Normally I would just use groupby(), or (in this case, since I want it to be in a specific format), pivot_table:
testdf.reset_index().pivot_table(index='light',columns='injury',fill_value=0,aggfunc='count')
index
injury 1 2 4 5
light
a 0 2 1 1
b 1 0 0 1
c 0 0 0 1
But in this case I actually want to compare the records in the dataframe to an external list of values-- in this case, ['a','b','c','d']. So if 'd' doesn't exist in this dataframe, then I want it to return a count of zero:
index
injury 1 2 4 5
light
a 0 2 1 1
b 1 0 0 1
c 0 0 0 1
d 0 0 0 0
The closest I've come is filtering the dataframe based on each value, and then getting the size of that dataframe:
for v in sorted(['a','b','c','d']):
idx2 = (df['light'].isin([v]))
df2 = df[idx2]
print(df2.shape[0])
4
2
1
0
But that only returns counts from the 'light' column-- instead of a cross-tabulation of both columns.

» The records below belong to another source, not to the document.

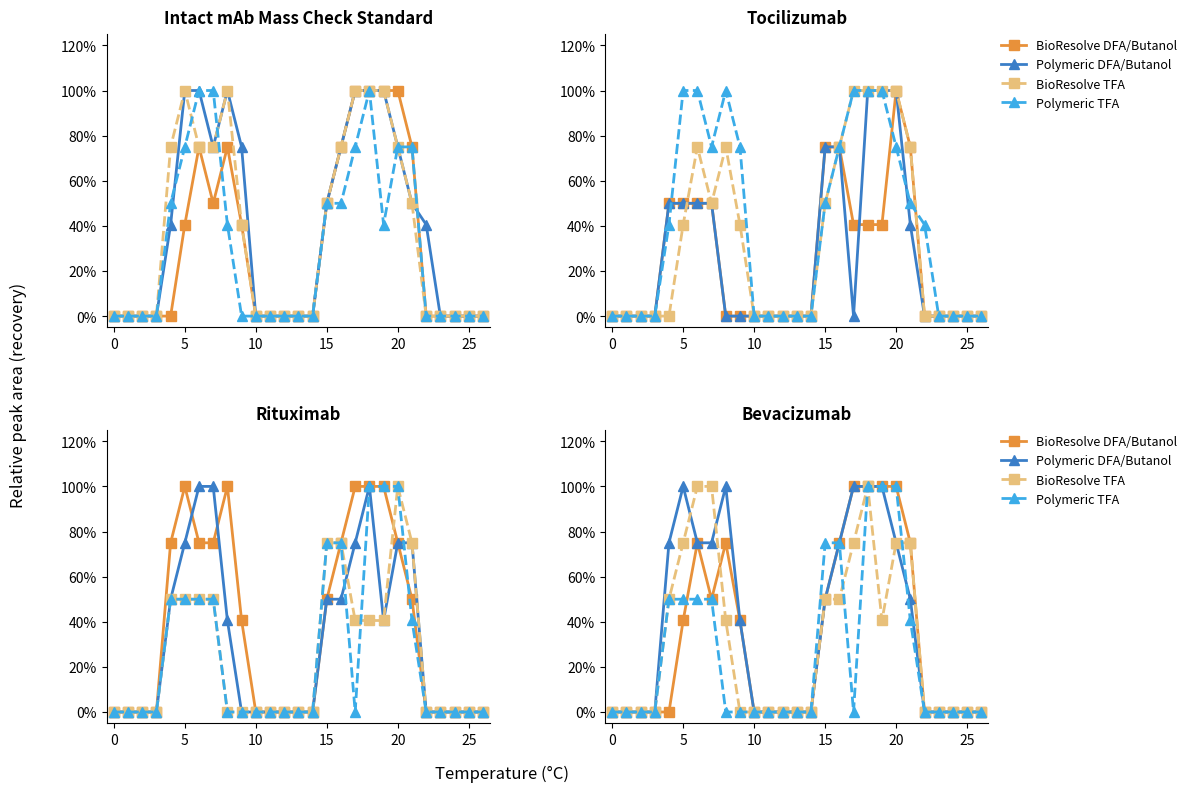

What is the total value across all series at 18?

4.0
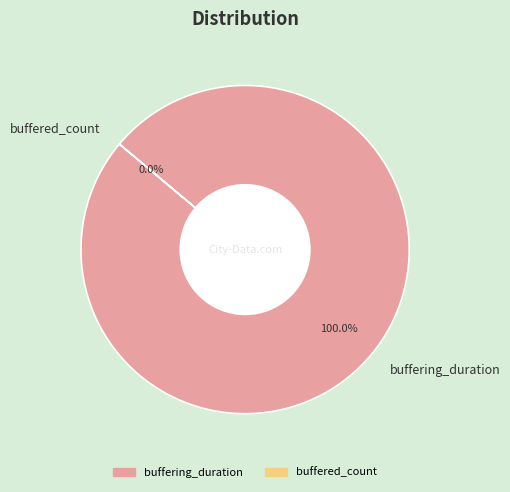

Is the sum of buffering_duration and buffered_count greater than half?

Yes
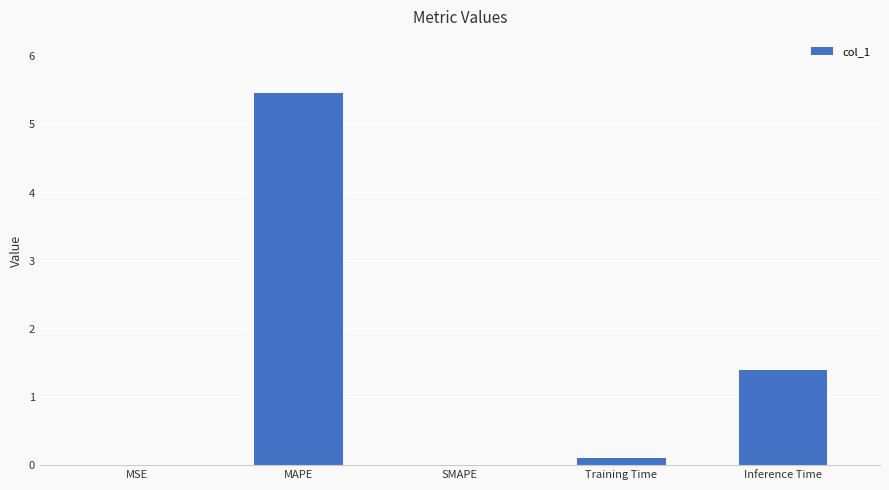

True or false: the data shows 1.4 at Inference Time.

True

Is there a way to make a pivot table, or a groupby() object, that groups things based on values in a list, rather than in a column in a dataframe? Or is there a better way to do this?
Try this:
df = pd.crosstab(df.light, df.injury,margins=True)
df
injury 1 2 4 5 All
light
a 0 2 1 1 4
b 1 0 0 1 2
c 0 0 0 1 1
All 1 2 1 3 7
df["All"]
light
a 4
b 2
c 1
All 7